Pump and circumstance
Dankzij de handige opnamefunctie van de digitale televisie heb ik gisteren met enkele uurtjes uitstel de eedaflegging van de 44e president van de V.S. kunnen bekijken. Een historische gebeurtenis, en dat vonden ook de miljoenen Amerikanen die er uren in de vrieskou voor over hadden om erbij te zijn. De V.S. maakt dan ook elke vier jaar een heel spektakel van de inhuldiging van zijn staatshoofd, met uitgebreide verwijzingen naar de historische achtergrond, om zo de continuïteit van de democratische instellingen te benadrukken.

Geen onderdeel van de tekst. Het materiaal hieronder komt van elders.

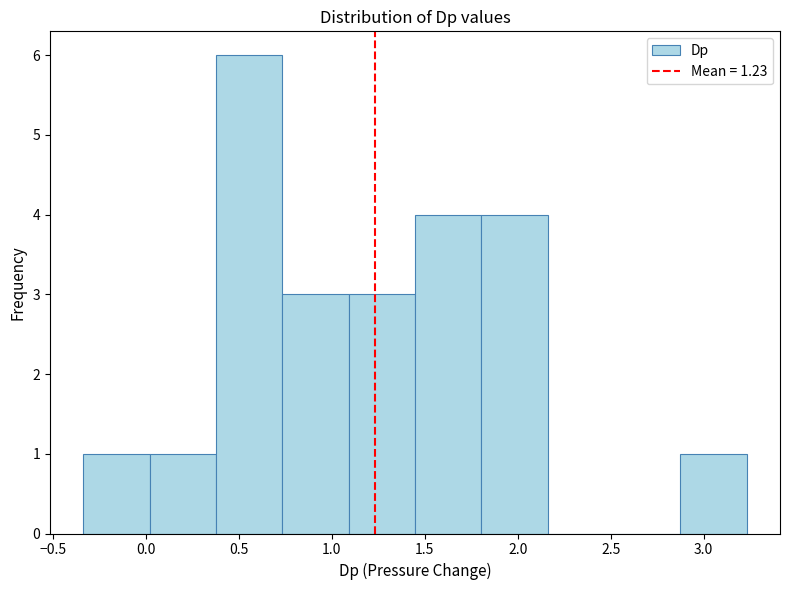

Reading left to right, transcribe this chart: for each bar, give the range it covers on the x-axis and its height. Neither the bar edges nor the heights are printed on the chart, so give them approximately, as read against the axes.

-0.35 to 0.00: 1
0.00 to 0.40: 1
0.40 to 0.75: 6
0.75 to 1.10: 3
1.10 to 1.45: 3
1.45 to 1.80: 4
1.80 to 2.15: 4
2.15 to 2.50: 0
2.50 to 2.90: 0
2.90 to 3.25: 1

Je kan het allemaal wat overdreven vinden, en er zit heel wat kitsch in. Je kan het ook allemaal vreemd vinden, zoals de zeer sterke religieuze component. Maar op zich vind ik het wel gezond om het belang van de instituties, los van degenen die ze invullen, te benadrukken. Niet dat Obama het nodig heeft, maar toen zijn voorganger verkozen werd in 2000 en 2004 was het zeer zinvol om duidelijk te maken dat de zeer onvolmaakte mens George W. Bush, die in de campagne door zijn tegenstander door het slijk was gehaald en met minder stemmen eindigde, de enige wettelijke president van de V.S. was en dat ook wie de mens zelf niet respecteerde toch respect diende op te brengen voor zijn ambt. Andere democratieën hebben op een al dan niet soortgelijke manier rituelen en tradities ontwikkeld om af en toe te verhelderen dat de mens-politicus die met tal van gebreken (door zijn concullega’s dik in de verf gezet) op een bepaald ogenblik de Democratie vertegenwoordigt. Dat gaat van de Queen’s speech in het Verenigd Koninkrijk waar de premier (én de oppositieleider) op de eerste rij staan tot Prinsjesdag in Nederland waar de minister van financiën het blauwe koffertje draagt. Om van de Franse grandeur rond het presidentsschap nog te zwijgen.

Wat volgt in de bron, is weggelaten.